Hybrid Deep Learning Framework for Acoustic Scene Classification and Environmental Sound Analysis
DOI:
https://doi.org/10.17051/NJSAP/01.02.08Keywords:
Acoustic Scene Classification, Environmental Sound Analysis, Hybrid Deep Learning, CNN, BiLSTM, Attention Mechanism.Abstract
One of the foundational building blocks of smart audio sensing systems is to automatically recognize and classify acoustic scene, represented by Acoustic Scene Classification (ASC) and Environmental Sound Analysis (ESA) and to facilitate applications of smart surveillance, context-aware computing, and autonomous environmental monitoring.

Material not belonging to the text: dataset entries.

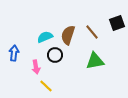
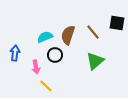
black square: rotated 28 degrees clockwise
brown line: moved 1 px right
blue arrow: moved 1 px right
green triangle: rotated 30 degrees counterclockwise
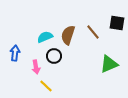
black circle: moved 1 px left, 1 px down
green triangle: moved 14 px right, 3 px down; rotated 18 degrees clockwise
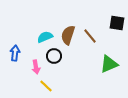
brown line: moved 3 px left, 4 px down
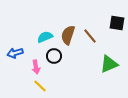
blue arrow: rotated 112 degrees counterclockwise
yellow line: moved 6 px left
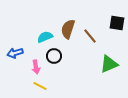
brown semicircle: moved 6 px up
yellow line: rotated 16 degrees counterclockwise
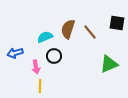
brown line: moved 4 px up
yellow line: rotated 64 degrees clockwise
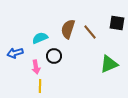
cyan semicircle: moved 5 px left, 1 px down
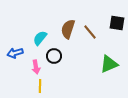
cyan semicircle: rotated 28 degrees counterclockwise
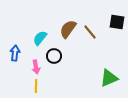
black square: moved 1 px up
brown semicircle: rotated 18 degrees clockwise
blue arrow: rotated 112 degrees clockwise
green triangle: moved 14 px down
yellow line: moved 4 px left
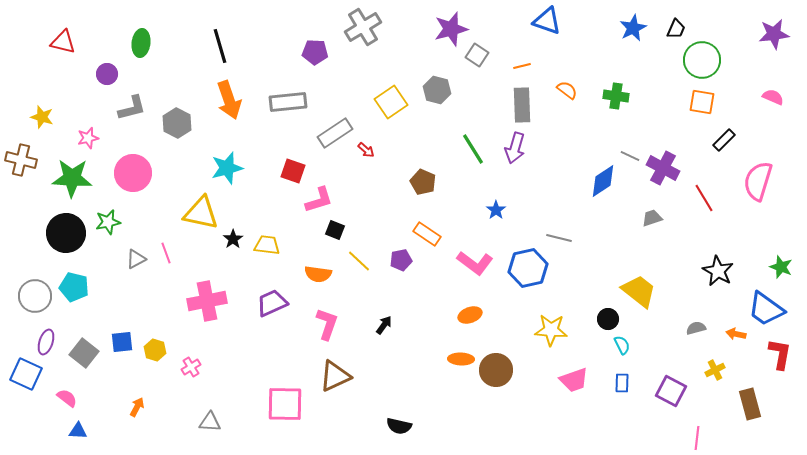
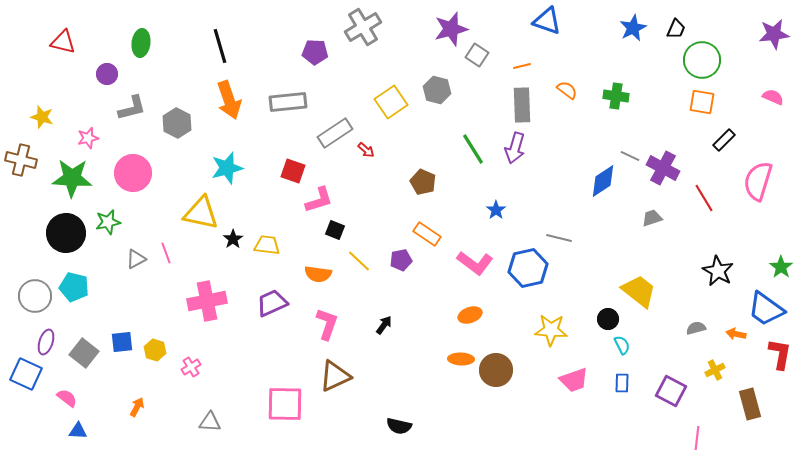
green star at (781, 267): rotated 15 degrees clockwise
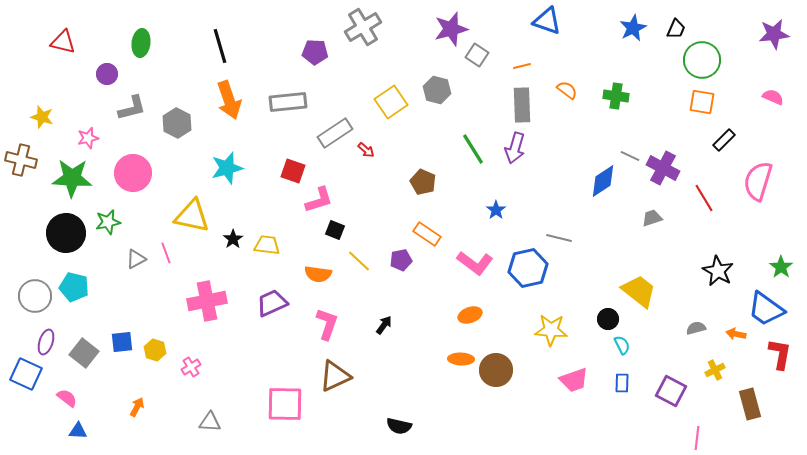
yellow triangle at (201, 213): moved 9 px left, 3 px down
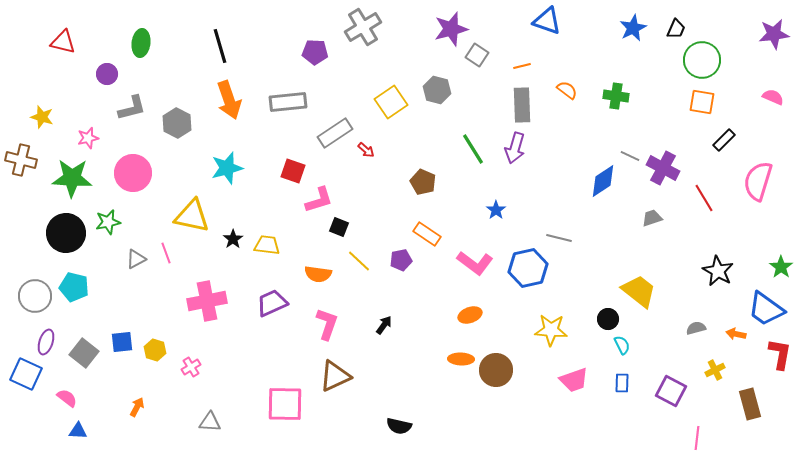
black square at (335, 230): moved 4 px right, 3 px up
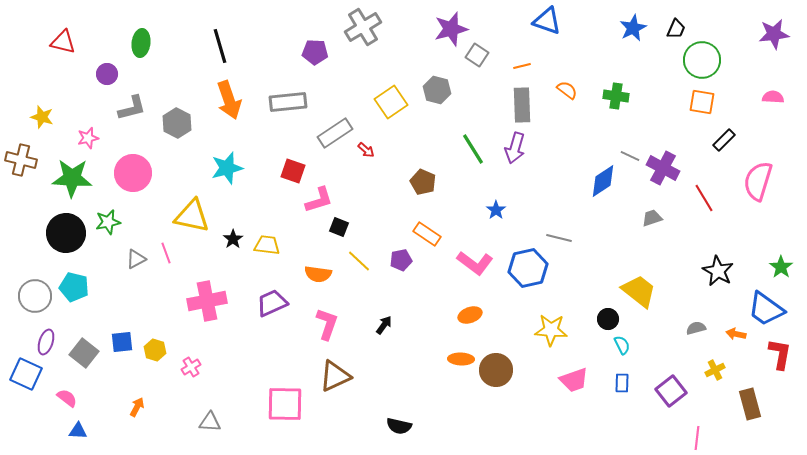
pink semicircle at (773, 97): rotated 20 degrees counterclockwise
purple square at (671, 391): rotated 24 degrees clockwise
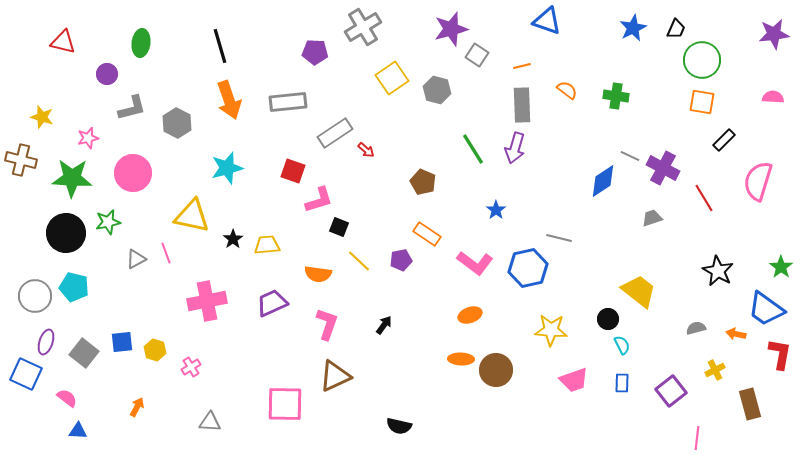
yellow square at (391, 102): moved 1 px right, 24 px up
yellow trapezoid at (267, 245): rotated 12 degrees counterclockwise
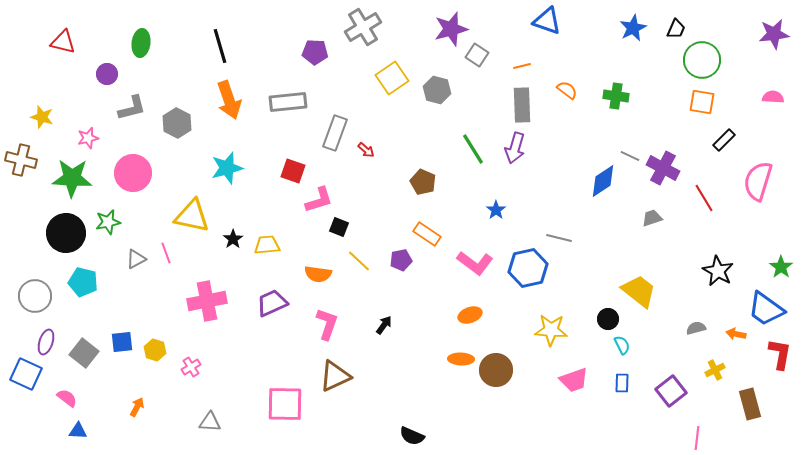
gray rectangle at (335, 133): rotated 36 degrees counterclockwise
cyan pentagon at (74, 287): moved 9 px right, 5 px up
black semicircle at (399, 426): moved 13 px right, 10 px down; rotated 10 degrees clockwise
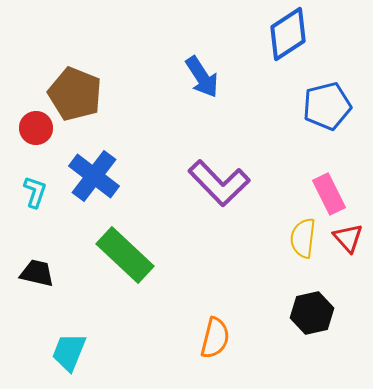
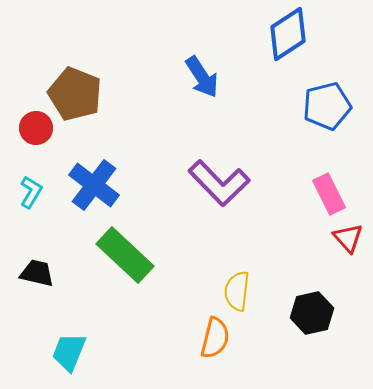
blue cross: moved 9 px down
cyan L-shape: moved 4 px left; rotated 12 degrees clockwise
yellow semicircle: moved 66 px left, 53 px down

Generalization of the traditional machine learning approaches that work on pre-designed spectral and temporal features has demonstrated moderate success and fail to generalize in heterogeneous and noisy real world situations. A Hybrid Deep Learning Framework proposed in this paper combines the use of Convolutional Neural Networks (CNNs) in extracting spatial features and the use of BiLSTM networks in modeling the temporal sequence. The model performs sequential queries on log-mel spectrograms and has an attention based on prioritization of important acoustic patterns and thus aims to gain discriminative power. Investigations on two benchmark datasets TUT Urban Acoustic Scenes 2018 and ESC-50 show that the proposed method outperforms CNN and LSTM baseline architectures in the classification accuracy and obtains the result of 89.6% for ASC and 88.3% for ESA. Further robustness testing using a variety of signal-to-noise ratios verifies the model cannot be easily and reliably distorted by environmental noise, although performance is slightly compromised as low SNR environments are used. These outcomes reflect the functionality of the framework when being applied to practical deployments requiring superb accuracy and noise resilience. The suggested solution is scalable and generalizable to the task of acoustic signal understanding, and in the future may integrate it into multimodal sensing systems and edge AI applications.